Now let's capture Geneve traffic on both gateways while a ping between both VMs is running:

[root@gw-east ~]# tcpdump -i genev_sys_6081 -vvnee icmp
tcpdump: listening on genev_sys_6081, link-type EN10MB (Ethernet), capture size 262144 bytes
10:43:35.355772 aa:aa:aa:aa:aa:01 > aa:aa:aa:aa:aa:02, ethertype IPv4 (0x0800), length 98: (tos 0x0, ttl 63, id 11379, offset 0, flags [DF], proto ICMP (1), length 84)
    192.168.1.11 > 192.168.2.12: ICMP echo request, id 5494, seq 40, length 64
10:43:35.356077 aa:aa:aa:aa:aa:01 > aa:aa:aa:aa:aa:02, ethertype IPv4 (0x0800), length 98: (tos 0x0, ttl 63, id 11379, offset 0, flags [DF], proto ICMP (1), length 84)
    192.168.1.11 > 192.168.2.12: ICMP echo request, id 5494, seq 40, length 64
10:43:35.356442 aa:aa:aa:aa:aa:02 > aa:aa:aa:aa:aa:01, ethertype IPv4 (0x0800), length 98: (tos 0x0, ttl 63, id 42610, offset 0, flags [none], proto ICMP (1), length 84)
    192.168.2.12 > 192.168.1.11: ICMP echo reply, id 5494, seq 40, length 64
10:43:35.356734 40:44:00:00:00:04 > 40:44:00:00:00:01, ethertype IPv4 (0x0800), length 98: (tos 0x0, ttl 62, id 42610, offset 0, flags [none], proto ICMP (1), length 84)
    192.168.2.12 > 192.168.1.11: ICMP echo reply, id 5494, seq 40, length 64


[root@gw-west ~]# tcpdump -i genev_sys_6081 -vvnee icmp
tcpdump: listening on genev_sys_6081, link-type EN10MB (Ethernet), capture size 262144 bytes
10:43:29.169532 aa:aa:aa:aa:aa:01 > aa:aa:aa:aa:aa:02, ethertype IPv4 (0x0800), length 98: (tos 0x0, ttl 63, id 8875, offset 0, flags [DF], proto ICMP (1), length 84)
    192.168.1.11 > 192.168.2.12: ICMP echo request, id 5494, seq 34, length 64
10:43:29.170058 40:44:00:00:00:10 > 40:44:00:00:00:02, ethertype IPv4 (0x0800), length 98: (tos 0x0, ttl 62, id 8875, offset 0, flags [DF], proto ICMP (1), length 84)
    192.168.1.11 > 192.168.2.12: ICMP echo request, id 5494, seq 34, length 64
10:43:29.170308 aa:aa:aa:aa:aa:02 > aa:aa:aa:aa:aa:01, ethertype IPv4 (0x0800), length 98: (tos 0x0, ttl 63, id 38667, offset 0, flags [none], proto ICMP (1), length 84)
    192.168.2.12 > 192.168.1.11: ICMP echo reply, id 5494, seq 34, length 64
10:43:29.170476 aa:aa:aa:aa:aa:02 > aa:aa:aa:aa:aa:01, ethertype IPv4 (0x0800), length 98: (tos 0x0, ttl 63, id 38667, offset 0, flags [none], proto ICMP (1), length 84)
    192.168.2.12 > 192.168.1.11: ICMP echo reply, id 5494, seq 34, length 64

You can observe that the ICMP traffic flows between the transit switch ports (aa:aa:aa:aa:aa:02 <> aa:aa:aa:aa:aa:01) traversing both zones.

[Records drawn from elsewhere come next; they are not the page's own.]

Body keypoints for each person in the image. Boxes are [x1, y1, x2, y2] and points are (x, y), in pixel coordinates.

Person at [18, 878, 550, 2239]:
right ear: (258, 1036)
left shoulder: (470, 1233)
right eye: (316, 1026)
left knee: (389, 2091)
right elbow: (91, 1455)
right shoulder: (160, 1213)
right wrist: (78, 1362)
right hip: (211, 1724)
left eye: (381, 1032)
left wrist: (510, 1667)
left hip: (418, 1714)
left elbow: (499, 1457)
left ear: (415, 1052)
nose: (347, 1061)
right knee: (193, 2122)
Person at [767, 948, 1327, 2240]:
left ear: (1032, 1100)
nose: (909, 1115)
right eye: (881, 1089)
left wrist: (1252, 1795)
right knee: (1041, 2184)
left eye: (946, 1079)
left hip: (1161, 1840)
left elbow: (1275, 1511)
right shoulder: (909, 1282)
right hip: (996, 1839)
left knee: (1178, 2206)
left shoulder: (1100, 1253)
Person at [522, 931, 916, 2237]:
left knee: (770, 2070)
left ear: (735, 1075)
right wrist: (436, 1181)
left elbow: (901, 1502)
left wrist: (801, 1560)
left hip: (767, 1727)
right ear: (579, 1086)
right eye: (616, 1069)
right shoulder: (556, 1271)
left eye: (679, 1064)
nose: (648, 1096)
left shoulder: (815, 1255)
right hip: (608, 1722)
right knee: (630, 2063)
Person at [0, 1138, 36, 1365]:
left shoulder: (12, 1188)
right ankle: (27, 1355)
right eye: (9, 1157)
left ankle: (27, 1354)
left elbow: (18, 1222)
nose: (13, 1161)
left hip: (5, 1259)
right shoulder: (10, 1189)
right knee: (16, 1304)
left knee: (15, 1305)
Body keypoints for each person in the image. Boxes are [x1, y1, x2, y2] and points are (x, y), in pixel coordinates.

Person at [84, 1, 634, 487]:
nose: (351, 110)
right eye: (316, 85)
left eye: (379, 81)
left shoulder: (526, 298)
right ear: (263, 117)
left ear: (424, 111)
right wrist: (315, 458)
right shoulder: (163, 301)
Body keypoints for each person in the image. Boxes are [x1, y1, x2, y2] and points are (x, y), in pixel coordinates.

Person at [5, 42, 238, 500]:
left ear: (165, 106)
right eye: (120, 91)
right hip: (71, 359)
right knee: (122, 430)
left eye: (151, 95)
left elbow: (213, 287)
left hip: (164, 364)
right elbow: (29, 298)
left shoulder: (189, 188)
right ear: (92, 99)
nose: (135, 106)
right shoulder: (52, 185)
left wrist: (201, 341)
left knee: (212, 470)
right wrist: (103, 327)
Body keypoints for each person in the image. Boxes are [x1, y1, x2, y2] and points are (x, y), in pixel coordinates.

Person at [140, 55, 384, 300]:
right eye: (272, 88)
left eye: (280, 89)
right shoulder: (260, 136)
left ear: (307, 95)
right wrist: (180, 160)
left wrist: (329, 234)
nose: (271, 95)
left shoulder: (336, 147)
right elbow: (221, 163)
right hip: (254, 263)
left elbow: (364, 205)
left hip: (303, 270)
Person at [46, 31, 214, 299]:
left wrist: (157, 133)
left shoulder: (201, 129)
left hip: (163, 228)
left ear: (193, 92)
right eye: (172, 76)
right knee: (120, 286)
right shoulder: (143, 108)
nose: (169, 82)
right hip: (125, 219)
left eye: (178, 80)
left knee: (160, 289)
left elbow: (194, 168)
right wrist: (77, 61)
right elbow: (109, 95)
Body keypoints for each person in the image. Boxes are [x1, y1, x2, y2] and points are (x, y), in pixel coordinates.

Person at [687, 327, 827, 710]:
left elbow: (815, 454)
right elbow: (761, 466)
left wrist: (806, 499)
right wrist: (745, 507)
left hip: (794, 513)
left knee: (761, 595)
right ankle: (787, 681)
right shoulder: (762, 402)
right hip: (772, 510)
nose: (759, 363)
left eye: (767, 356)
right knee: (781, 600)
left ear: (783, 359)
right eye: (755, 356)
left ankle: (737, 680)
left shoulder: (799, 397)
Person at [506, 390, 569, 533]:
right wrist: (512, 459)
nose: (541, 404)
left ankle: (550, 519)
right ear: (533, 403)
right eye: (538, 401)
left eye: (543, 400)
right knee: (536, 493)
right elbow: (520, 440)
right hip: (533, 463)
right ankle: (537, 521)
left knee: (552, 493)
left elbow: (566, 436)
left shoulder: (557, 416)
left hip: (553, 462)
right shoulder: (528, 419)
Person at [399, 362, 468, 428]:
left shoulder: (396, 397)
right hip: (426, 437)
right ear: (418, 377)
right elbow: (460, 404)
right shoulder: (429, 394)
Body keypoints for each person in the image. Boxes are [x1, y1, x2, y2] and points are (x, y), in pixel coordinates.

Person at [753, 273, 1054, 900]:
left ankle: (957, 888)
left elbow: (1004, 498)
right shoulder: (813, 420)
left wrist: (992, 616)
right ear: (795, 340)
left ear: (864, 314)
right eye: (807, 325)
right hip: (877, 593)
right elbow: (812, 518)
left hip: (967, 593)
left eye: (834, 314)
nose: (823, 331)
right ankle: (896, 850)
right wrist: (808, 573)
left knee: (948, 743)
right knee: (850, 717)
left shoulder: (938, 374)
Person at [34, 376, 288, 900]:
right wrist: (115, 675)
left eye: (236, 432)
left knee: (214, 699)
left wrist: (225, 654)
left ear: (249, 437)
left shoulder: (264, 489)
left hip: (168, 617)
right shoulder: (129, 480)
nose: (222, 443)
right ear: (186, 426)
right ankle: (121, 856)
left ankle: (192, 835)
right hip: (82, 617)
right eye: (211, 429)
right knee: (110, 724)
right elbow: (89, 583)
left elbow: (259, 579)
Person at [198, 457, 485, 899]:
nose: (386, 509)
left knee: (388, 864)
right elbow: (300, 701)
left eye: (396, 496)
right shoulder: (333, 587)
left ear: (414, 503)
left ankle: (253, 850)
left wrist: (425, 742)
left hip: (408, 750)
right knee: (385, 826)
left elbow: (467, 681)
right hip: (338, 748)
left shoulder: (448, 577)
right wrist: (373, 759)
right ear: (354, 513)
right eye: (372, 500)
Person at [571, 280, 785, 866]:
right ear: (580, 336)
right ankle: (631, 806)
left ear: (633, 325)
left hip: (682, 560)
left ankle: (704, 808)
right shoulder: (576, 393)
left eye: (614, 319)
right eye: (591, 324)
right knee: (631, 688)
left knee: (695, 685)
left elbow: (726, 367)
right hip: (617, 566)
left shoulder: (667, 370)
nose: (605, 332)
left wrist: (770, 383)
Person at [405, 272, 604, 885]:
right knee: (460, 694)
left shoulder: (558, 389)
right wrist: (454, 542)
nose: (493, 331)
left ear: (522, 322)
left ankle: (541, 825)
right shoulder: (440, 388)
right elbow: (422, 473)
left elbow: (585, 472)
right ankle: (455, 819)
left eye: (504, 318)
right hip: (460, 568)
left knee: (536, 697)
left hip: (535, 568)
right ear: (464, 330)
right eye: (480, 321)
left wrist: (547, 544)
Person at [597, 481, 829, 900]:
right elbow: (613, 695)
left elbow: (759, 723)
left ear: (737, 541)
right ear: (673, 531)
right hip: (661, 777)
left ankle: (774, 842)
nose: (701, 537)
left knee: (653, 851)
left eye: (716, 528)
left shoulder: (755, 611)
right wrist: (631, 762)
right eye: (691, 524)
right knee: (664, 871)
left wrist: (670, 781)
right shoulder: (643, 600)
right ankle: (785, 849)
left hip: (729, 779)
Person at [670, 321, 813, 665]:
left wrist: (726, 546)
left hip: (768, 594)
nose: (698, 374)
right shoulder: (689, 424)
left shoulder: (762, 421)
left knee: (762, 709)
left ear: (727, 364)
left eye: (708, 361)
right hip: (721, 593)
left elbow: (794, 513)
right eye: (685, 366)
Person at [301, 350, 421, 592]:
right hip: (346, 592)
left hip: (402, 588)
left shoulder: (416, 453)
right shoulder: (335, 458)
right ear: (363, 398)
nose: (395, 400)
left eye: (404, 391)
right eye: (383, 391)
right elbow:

Also, as the packet has gone through two routers (router_east and router_west), the TTL at the destination has been decremented twice (from 64 to 62):

[root@worker-west ~]# ip net e vm2 tcpdump -i any icmp -vvne
tcpdump: listening on any, link-type LINUX_SLL (Linux cooked), capture size 262144 bytes
10:49:32.491674  In 40:44:00:00:00:10 ethertype IPv4 (0x0800), length 100: (tos 0x0, ttl 62, id 57504, offset 0, flags [DF], proto ICMP (1), length 84)

This is a really great feature that opens a lot of possibilities for cluster interconnection and scaling. However, it has to be taken into account that it requires another layer of management that handles isolation (multitenancy) and avoids IP overlapping across the connected availability zones.